Acabo de ver «Sin Otoño, Sin Primavera», película ecuatoriana estrenada la semana pasada. Tenía preparado otro tema completamente diferente, pero después de ver la película siento que la coyuntura llama, empuja y hasta obliga. No voy a hacer un profundo análisis. Acabo de verla y cuesta ponerse a pensar con tantas imágenes, palabras, ideas y, por supuesto, música en la cabeza. La crítica me la reservaré para más adelante.
«Sin Otoño» es una ópera prima en un país con un Cine que se está gestando, y parece que va tomando forma, de a poco, y creo que con fuerza. Merece ser vista por la mayor cantidad de gente, porque así como hay que gestar un Cine, hay que crear un público de Cine Ecuatoriano, y una academia que piense este Cine.
Tengo que ser sincero. Yo no tenía mayores expectativas acerca de la película. Creí que me iba a encontrar con un relato desordenado sobre un montón de jóvenes (y adultos rejuvenecidos) burgueses guayacos, con crisis existenciales acerca de su condición de burgueses, y de sus relaciones sentimentales. Pero no, si bien tiene algo de eso, el relato no es en lo absoluto, desordenado, y los personajes parecen ser más complejos. Y digo parecen ser, porque para afirmarlo y argumentarlo necesito más tiempo de pensarla, y verla una o dos veces más.

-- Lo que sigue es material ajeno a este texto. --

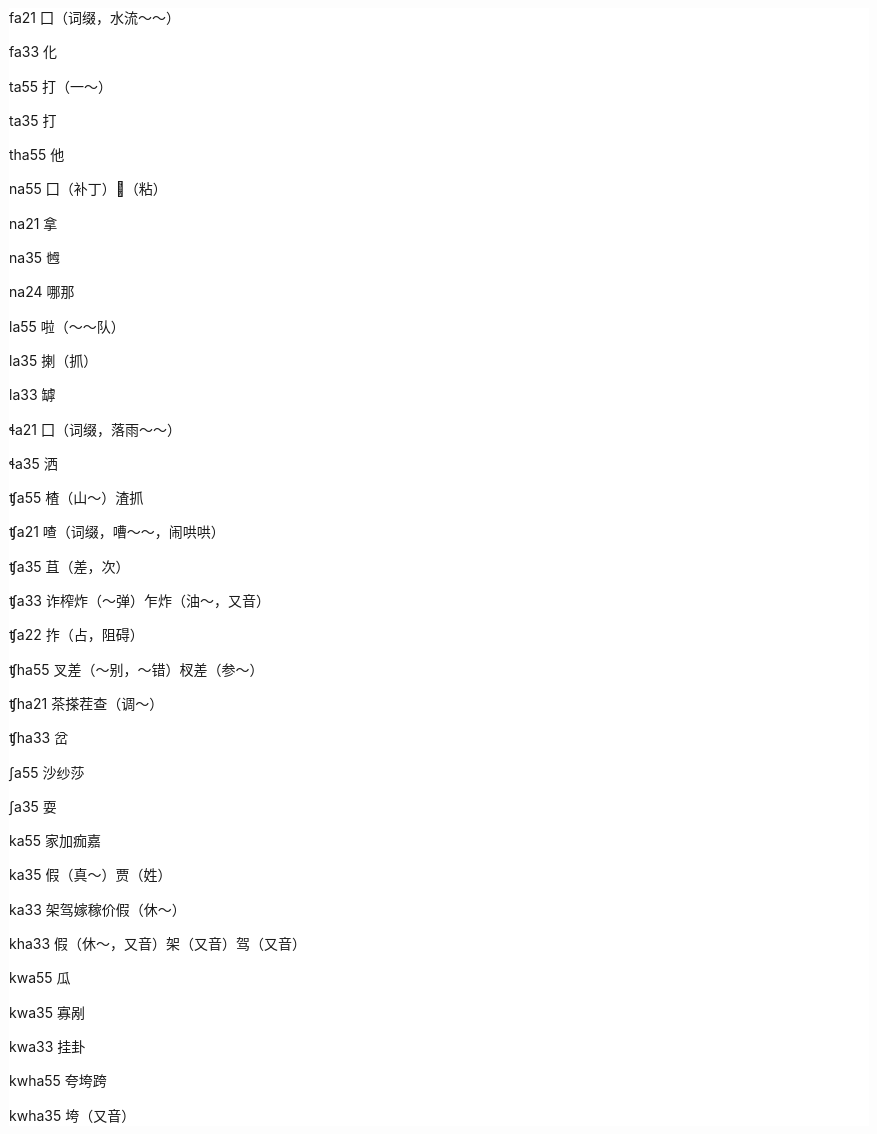 fa21     囗（词缀，水流～～）

fa33     化

ta55     打（一～）

ta35     打

tha55    他

na55     囗（补丁）𪐀（粘）

na21     拿

na35     乸

na24     哪那

la55     啦（～～队）

la35     揦（抓）

la33     罅

ɬa21     囗（词缀，落雨～～）

ɬa35     洒

ʧa55     楂（山～）渣抓

ʧa21     喳（词缀，嘈～～，闹哄哄）

ʧa35     苴（差，次）

ʧa33     诈榨炸（～弹）乍炸（油～，又音）

ʧa22     拃（占，阻碍）

ʧha55    叉差（～别，～错）杈差（参～）

ʧha21    茶搽茬查（调～）

ʧha33    岔

ʃa55     沙纱莎

ʃa35     耍

ka55     家加痂嘉

ka35     假（真～）贾（姓）

ka33     架驾嫁稼价假（休～）

kha33    假（休～，又音）架（又音）驾（又音）

kwa55    瓜

kwa35    寡剐

kwa33    挂卦

kwha55   夸垮跨

kwha35   垮（又音）
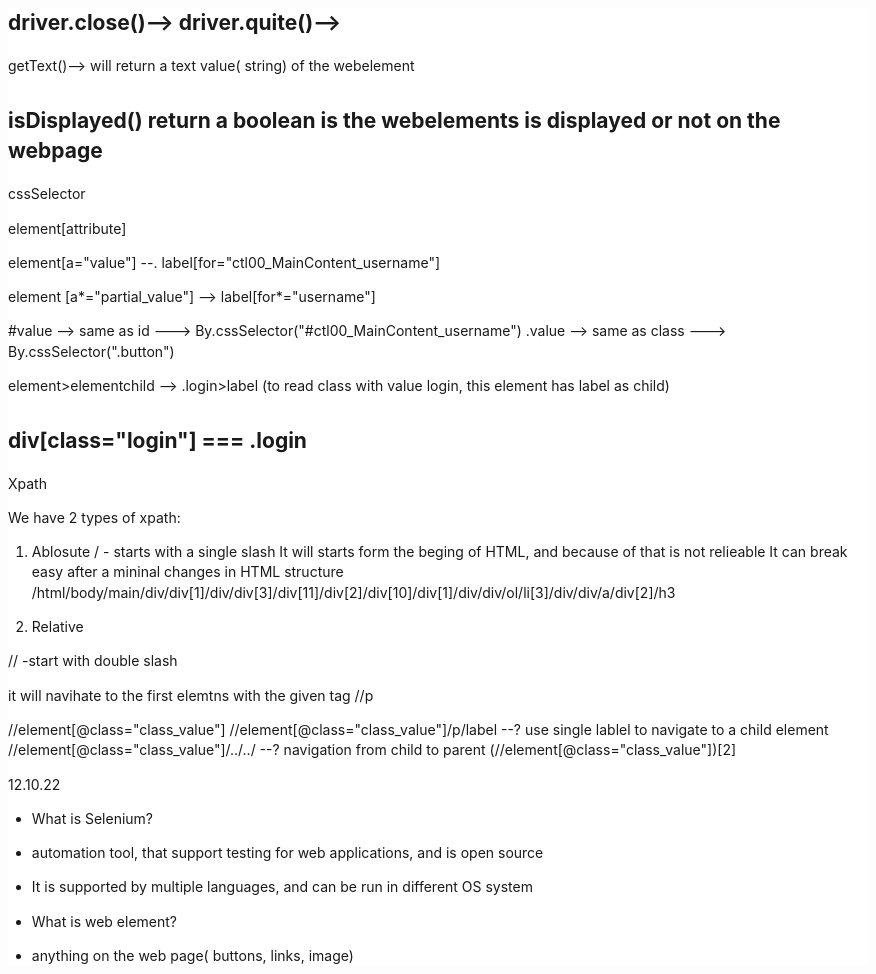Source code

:driver.close()-->
driver.quite()-->
---------------------

getText()--> will return a text value( string) of the webelement

isDisplayed() return a boolean is the webelements is displayed or not on the webpage
----------------

cssSelector

element[attribute]

element[a="value"] --. label[for="ctl00_MainContent_username"]

element [a*="partial_value"] --> label[for*="username"]

#value --> same as id   ---> By.cssSelector("#ctl00_MainContent_username")
.value --> same as class ---> By.cssSelector(".button")

element>elementchild --> .login>label (to read class with value login, this element has label as child)

div[class="login"] === .login
-----------

Xpath

We have 2 types of xpath:
1. Ablosute
   / - starts with a single slash
   It will starts form the beging of HTML, and because of that is not relieable
   It can break easy after a mininal changes in HTML structure
   /html/body/main/div/div[1]/div/div[3]/div[11]/div[2]/div[10]/div[1]/div/div/ol/li[3]/div/div/a/div[2]/h3



2. Relative

// -start with double slash

it will navihate to the first elemtns with the given tag
//p

//element[@class="class_value"]
//element[@class="class_value"]/p/label --? use single lablel to navigate to a child element
//element[@class="class_value"]/../../ --? navigation from child to parent
(//element[@class="class_value"])[2]


12.10.22

- What is Selenium?
- automation tool, that support testing for web applications, and is open source
- It is supported by multiple languages, and can be run in different OS system

- What is web element?
- anything on the web page( buttons, links, image)
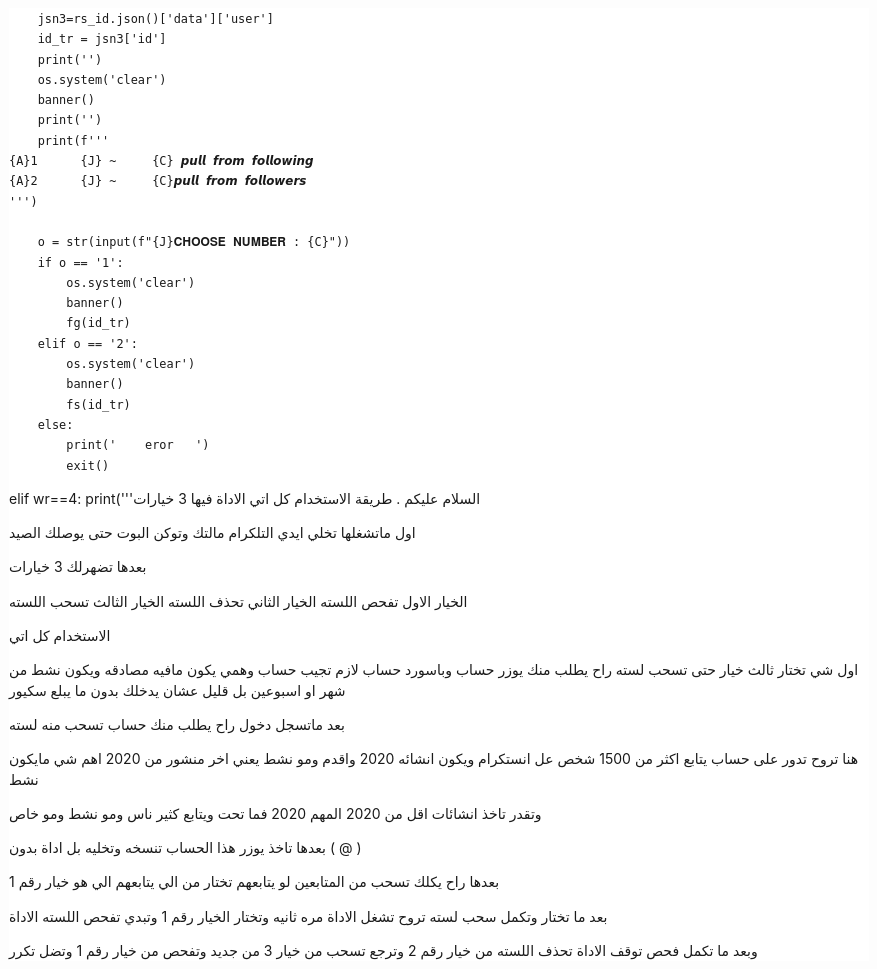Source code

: 		jsn3=rs_id.json()['data']['user']
		id_tr = jsn3['id']
		print('')
		os.system('clear')
		banner()
		print('')
		print(f''' 
	{A}1      {J} ~     {C} 𝙥𝙪𝙡𝙡 𝙛𝙧𝙤𝙢 𝙛𝙤𝙡𝙡𝙤𝙬𝙞𝙣𝙜
	{A}2      {J} ~     {C}𝙥𝙪𝙡𝙡 𝙛𝙧𝙤𝙢 𝙛𝙤𝙡𝙡𝙤𝙬𝙚𝙧𝙨
	''')
			
		o = str(input(f"{J}𝐂𝐇𝐎𝐎𝐒𝐄 𝐍𝐔𝐌𝐁𝐄𝐑 : {C}"))
		if o == '1':
			os.system('clear')
			banner()
			fg(id_tr)
		elif o == '2':
			os.system('clear')
			banner()
			fs(id_tr)
		else:
		  	print('    eror   ')
		  	exit()
elif wr==4:
	print('''السلام عليكم .
 طريقة الاستخدام كل اتي 
الاداة فيها 3 خيارات

اول ماتشغلها تخلي ايدي التلكرام مالتك وتوكن البوت حتى يوصلك الصيد 

بعدها تضهرلك 3 خيارات

الخيار الاول تفحص اللسته 
الخيار الثاني تحذف اللسته
الخيار الثالث تسحب اللسته


الاستخدام كل اتي

اول شي تختار ثالث خيار حتى تسحب لسته راح يطلب منك يوزر حساب وباسورد حساب لازم تجيب حساب وهمي يكون مافيه مصادقه ويكون نشط من شهر او اسبوعين بل قليل عشان يدخلك بدون ما يبلع سكيور

بعد ماتسجل دخول راح يطلب منك حساب تسحب منه لسته 


هنا تروح تدور على حساب يتابع اكثر من 1500 شخص عل انستكرام ويكون انشائه 2020 واقدم ومو نشط يعني اخر منشور من 2020 اهم شي مايكون نشط 


وتقدر تاخذ انشائات اقل من 2020 المهم 2020 فما تحت ويتابع كثير ناس ومو نشط ومو خاص

بعدها تاخذ يوزر هذا الحساب تنسخه وتخليه بل اداة بدون ( @ ) 

بعدها راح يكلك تسحب من المتابعين لو يتابعهم تختار من الي يتابعهم الي هو خيار رقم 1 

بعد ما تختار وتكمل سحب لسته تروح تشغل الاداة مره ثانيه وتختار الخيار رقم 1 وتبدي تفحص اللسته الاداة

وبعد ما تكمل فحص توقف الاداة تحذف اللسته من خيار رقم 2 وترجع تسحب من خيار 3 من جديد وتفحص من خيار رقم 1 وتضل تكرر 
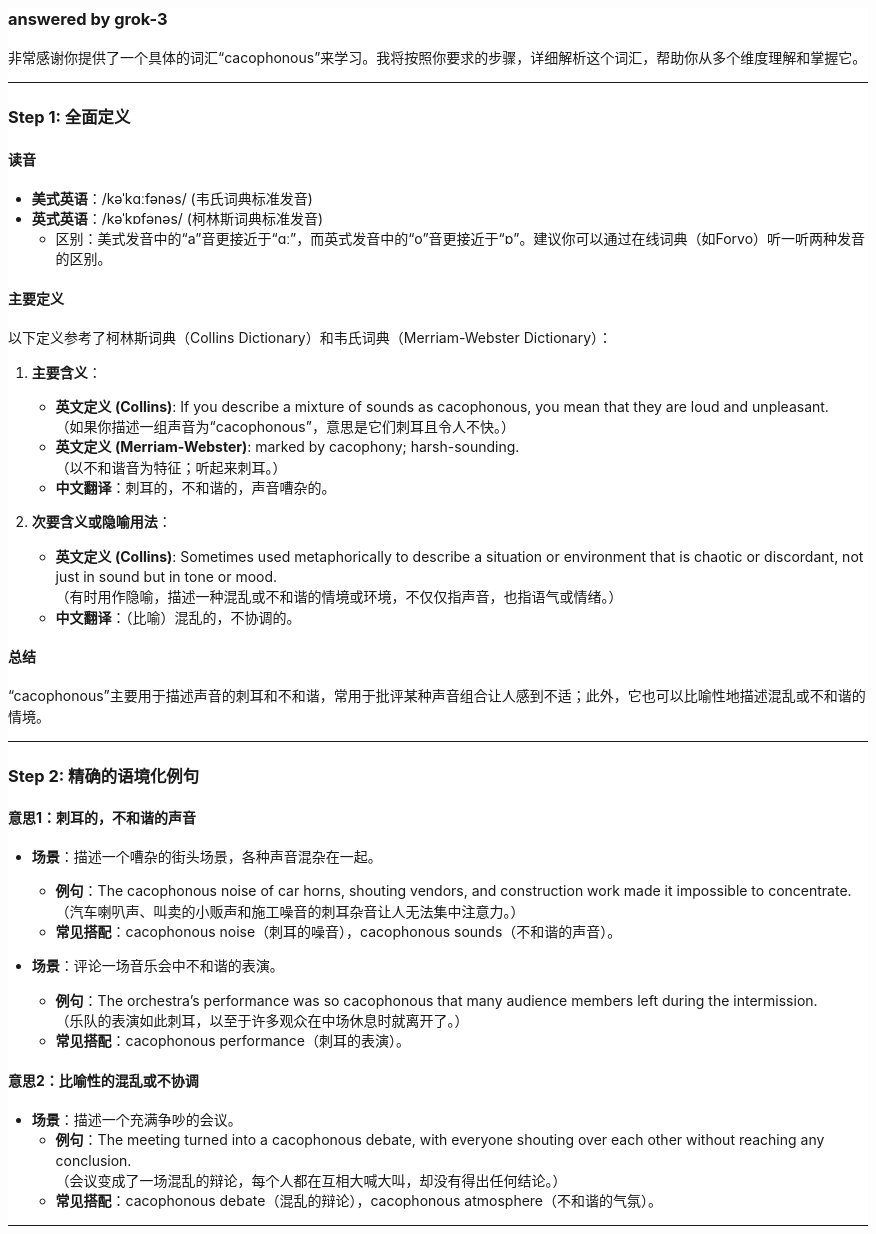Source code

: ### answered by grok-3
非常感谢你提供了一个具体的词汇“cacophonous”来学习。我将按照你要求的步骤，详细解析这个词汇，帮助你从多个维度理解和掌握它。

---

### Step 1: 全面定义

#### 读音
- **美式英语**：/kəˈkɑːfənəs/ (韦氏词典标准发音)
- **英式英语**：/kəˈkɒfənəs/ (柯林斯词典标准发音)
  - 区别：美式发音中的“a”音更接近于“ɑː”，而英式发音中的“o”音更接近于“ɒ”。建议你可以通过在线词典（如Forvo）听一听两种发音的区别。

#### 主要定义
以下定义参考了柯林斯词典（Collins Dictionary）和韦氏词典（Merriam-Webster Dictionary）：

1. **主要含义**：  
   - **英文定义 (Collins)**: If you describe a mixture of sounds as cacophonous, you mean that they are loud and unpleasant.  
     （如果你描述一组声音为“cacophonous”，意思是它们刺耳且令人不快。）  
   - **英文定义 (Merriam-Webster)**: marked by cacophony; harsh-sounding.  
     （以不和谐音为特征；听起来刺耳。）  
   - **中文翻译**：刺耳的，不和谐的，声音嘈杂的。

2. **次要含义或隐喻用法**：  
   - **英文定义 (Collins)**: Sometimes used metaphorically to describe a situation or environment that is chaotic or discordant, not just in sound but in tone or mood.  
     （有时用作隐喻，描述一种混乱或不和谐的情境或环境，不仅仅指声音，也指语气或情绪。）  
   - **中文翻译**：（比喻）混乱的，不协调的。

#### 总结
“cacophonous”主要用于描述声音的刺耳和不和谐，常用于批评某种声音组合让人感到不适；此外，它也可以比喻性地描述混乱或不和谐的情境。

---

### Step 2: 精确的语境化例句

#### 意思1：刺耳的，不和谐的声音
- **场景**：描述一个嘈杂的街头场景，各种声音混杂在一起。  
  - **例句**：The cacophonous noise of car horns, shouting vendors, and construction work made it impossible to concentrate.  
    （汽车喇叭声、叫卖的小贩声和施工噪音的刺耳杂音让人无法集中注意力。）  
  - **常见搭配**：cacophonous noise（刺耳的噪音），cacophonous sounds（不和谐的声音）。

- **场景**：评论一场音乐会中不和谐的表演。  
  - **例句**：The orchestra’s performance was so cacophonous that many audience members left during the intermission.  
    （乐队的表演如此刺耳，以至于许多观众在中场休息时就离开了。）  
  - **常见搭配**：cacophonous performance（刺耳的表演）。

#### 意思2：比喻性的混乱或不协调
- **场景**：描述一个充满争吵的会议。  
  - **例句**：The meeting turned into a cacophonous debate, with everyone shouting over each other without reaching any conclusion.  
    （会议变成了一场混乱的辩论，每个人都在互相大喊大叫，却没有得出任何结论。）  
  - **常见搭配**：cacophonous debate（混乱的辩论），cacophonous atmosphere（不和谐的气氛）。

---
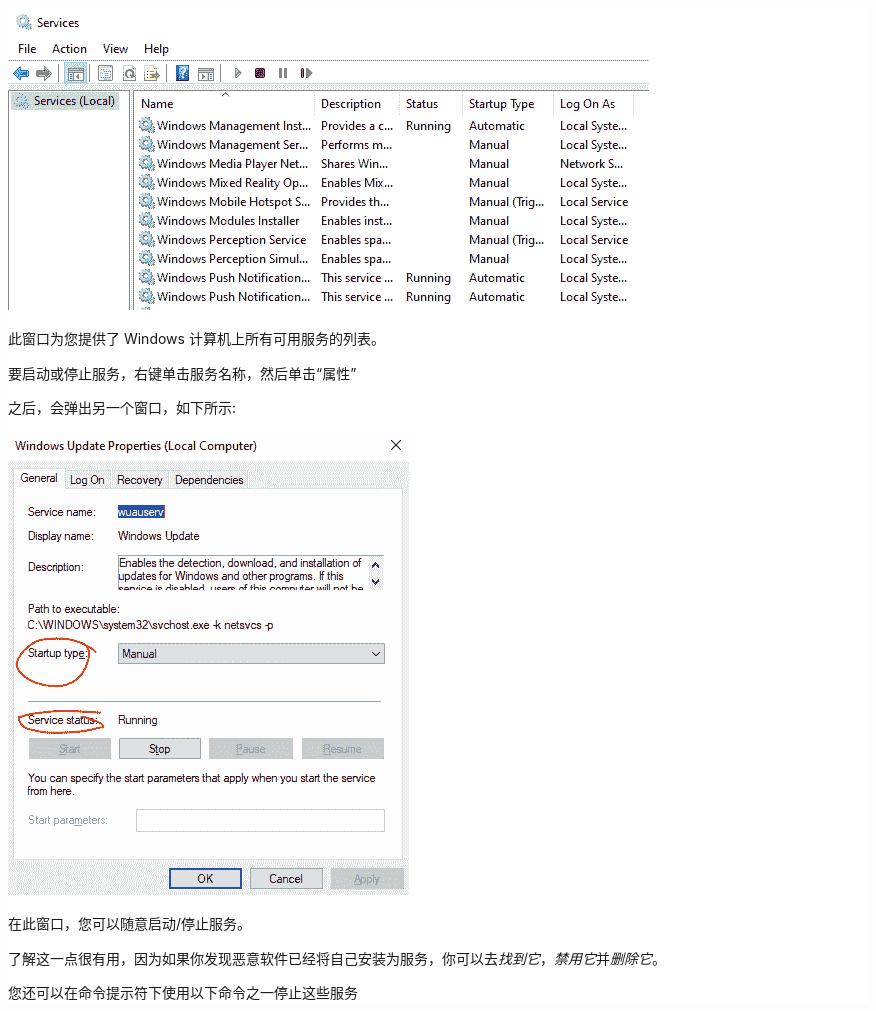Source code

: ![](img/b429f6700e88d60525e8d3f8f37ba843.png)

此窗口为您提供了 Windows 计算机上所有可用服务的列表。

要启动或停止服务，右键单击服务名称，然后单击“属性”

之后，会弹出另一个窗口，如下所示:

![](img/8ea7726a7c2797fca81cc11517a002f2.png)

在此窗口，您可以随意启动/停止服务。

了解这一点很有用，因为如果你发现恶意软件已经将自己安装为服务，你可以去*找到它*，*禁用它*并*删除它*。

您还可以在命令提示符下使用以下命令之一停止这些服务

Mientras escribo esto, escucho (ya como seis veces cada canción) los dos temas de Ilegales que aparecen en la película, y me convenzo más de que es la primera película musical que se ha hecho en este país; la música hace fluir la historia, y esto de “balada punk” (que para mi parecía un eslogan medio pretencioso) toma sentido, puesto que es sin duda una balada punk. «Sin Otoño, Sin Primavera» es una gran canción visual de casi dos horas de duración, llena de referencias personales que están muy lejos de ser poses del director, sino que de alguna manera justifican y potencian una mirada, además de denotar sinceridad en lo qué (y cómo) se cuenta.
Que tiene errores, por supuesto que los tiene… que ya en un análisis más extenso se podrían discutir temas más profundos de contenido (la identidad, la anarquía, lo político en la juventud, ¿lo guayaquileño y lo quiteño es todo el cine ecuatoriano? En fin tantas cosas…) o del rol que la película tiene en tanto que es ecuatoriana, también, o no sé… Podrían existir tantas aristas desde dónde analizarla, y posiblemente el tiempo pase, la vuelva a ver, y mi opinión varíe.
Pero por ahora lo que puedo decir es que hay que ir a verla. Hay que criticarla, y pensarla; la película hace que el tiempo gastado en esos menesteres valga la pena. Y que el análisis extenso, y despojado de tener tan fresca la película, vendrá.